Vision Flashcards
What does the optical nerve do?
Carries information to the thalmus, in the very centre of the brain.
Where in the cortex is the visual cortex?
At the back of the cortex
How is information processed in the visual cortex?
The information fans out and is integrated with other signals, from memory and other sensory modalities and other aspects of our cognition.
What side of the brain do signals from the left sides off the retina in both eyes go to?
Right side of the brain
Where is the layer that detects the light in the eye?
At the back of the eye.
What detects light in the eye?
Photoreceptors, these don’t spike, but they convert light into electrical activity
What are the two types of photoreceptors?
Rods: These are important for vision in low light
Cones: Which are responsible for colour vision and important for vision in normal lighting
What do ganglion cells do?
Aggregate activity from a number of photoreceptors, along with the activity from some inhibitory cells in the intermediate layer and their axons from the optic nerve, carrying information to the thalmus.
What are receptive fields?
The receptive field of an individual sensory neuron is the particular region of the sensory space (e.g., the body surface, or the visual field) in which a stimulus will trigger the firing of that neuron.
What is V1?
Primary visual cortex
What cells make up V1?
Simple cell that have edge like receptive fields.
Complex cells
rbar=r0+sum(wij*Iij)
What are the variables?
rbar is the firing rate
r0 is the background firing
wij is the receptive field
Iij is the illumination point in the visual field.
We need to choose __ to minimise the average squared error.
wij the receptive field.
Feature selection firing rate equation?
a_s=sum(w_ij^s*Iij)
Where a_s is the firing rate,
w_ij is the receptive field
Iij is the illumination point
What does the following equation estimate:
Iij=sum(a_sW_ij^s)
Estimates the image using the firing rates.
Reconstructed image may not be equal to the original image and will just be an approximation to it.

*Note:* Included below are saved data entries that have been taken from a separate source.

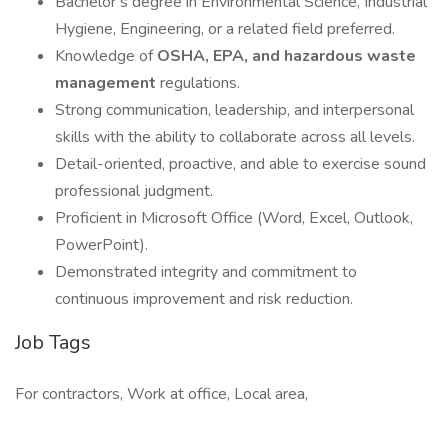
Bachelor’s degree in Environmental Science, Industrial
Hygiene, Engineering, or a related field preferred.
Knowledge of
OSHA, EPA, and hazardous waste
management
regulations.
Strong communication, leadership, and interpersonal
skills with the ability to collaborate across all levels.
Detail-oriented, proactive, and able to exercise sound
professional judgment.
Proficient in Microsoft Office (Word, Excel, Outlook,
PowerPoint).
Demonstrated integrity and commitment to
continuous improvement and risk reduction.
Job Tags
For contractors, Work at office, Local area,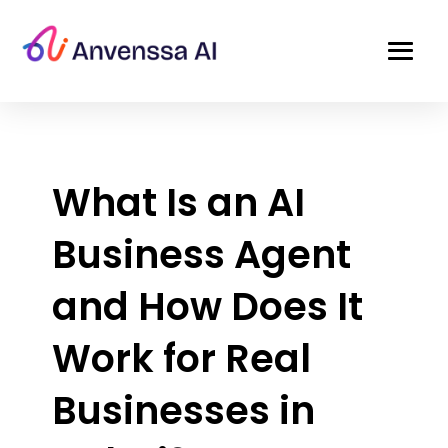
What Is an AI
Business Agent
and How Does It
Work for Real
Businesses in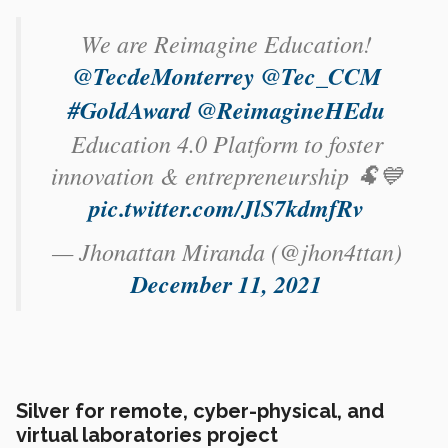
We are Reimagine Education!
@TecdeMonterrey
@Tec_CCM
#GoldAward
@ReimagineHEdu
Education 4.0 Platform to foster
innovation & entrepreneurship 🐏💙
pic.twitter.com/JlS7kdmfRv
— Jhonattan Miranda (@jhon4ttan)
December 11, 2021
Silver for remote, cyber-physical, and
virtual laboratories project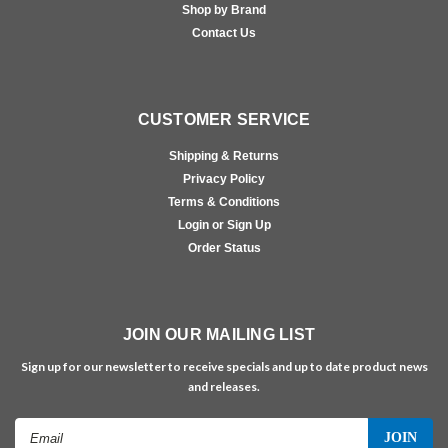
Shop by Brand
Contact Us
CUSTOMER SERVICE
Shipping & Returns
Privacy Policy
Terms & Conditions
Login or Sign Up
Order Status
JOIN OUR MAILING LIST
Sign up for our newsletter to receive specials and up to date product news
and releases.
Email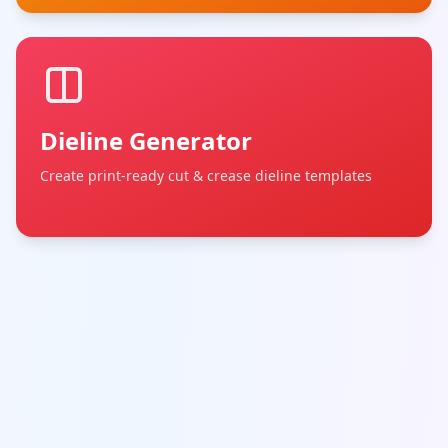
Dieline Generator
Create print-ready cut & crease dieline templates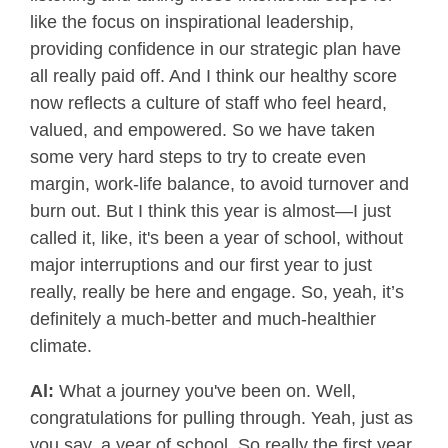
like the focus on inspirational leadership,
providing confidence in our strategic plan have
all really paid off. And I think our healthy score
now reflects a culture of staff who feel heard,
valued, and empowered. So we have taken
some very hard steps to try to create even
margin, work-life balance, to avoid turnover and
burn out. But I think this year is almost—I just
called it, like, it's been a year of school, without
major interruptions and our first year to just
really, really be here and engage. So, yeah, it’s
definitely a much-better and much-healthier
climate.
Al:
What a journey you've been on. Well,
congratulations for pulling through. Yeah, just as
you say, a year of school. So really the first year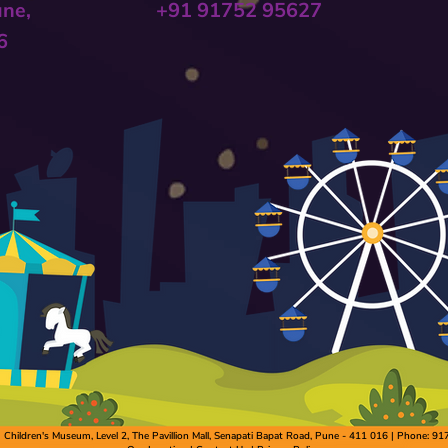
une,
+91 91752 95627
6
hildren's Museum, Level 2, The Pavillion Mall, Senapati Bapat Road, Pune - 411 016 | Phone: 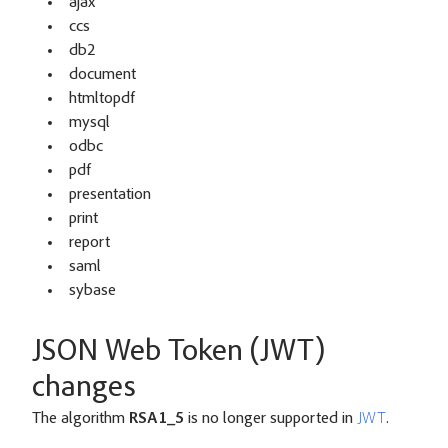
ajax
ccs
db2
document
htmltopdf
mysql
odbc
pdf
presentation
print
report
saml
sybase
JSON Web Token (JWT)
changes
The algorithm
RSA1_5
is no longer supported in
JWT
.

Roughy, the _ neurons needed to reconstruct an image, the more of the image each neuron is coding for
Lower. For this to work without having a vast number of neurons covering every possible combination of pixels, the neurons must code for features.
Let I be a image and Ibar be an approximation to the image formed from features.
Ibar is an approximation because the a_s are not just chosen to give an accurate reconstruction, but to do so in a sparse way; theyaare chosen to minimize what equation?
E=sum(I_ij-Ibar_ij)^2+ßsumf(a_s)
First term being squared error between I and Ibar, the second is the intended measure of sparseness.
ß determines the trade off between accuracy and sparseness. If ß is small, the squared error dominates if ß is large the sparseness dominates.
What is the update rule for the features W_ij^S
Wij^s->Wij^S-eta(dE/dWij^s) where eta is the learning rate and E is the average error.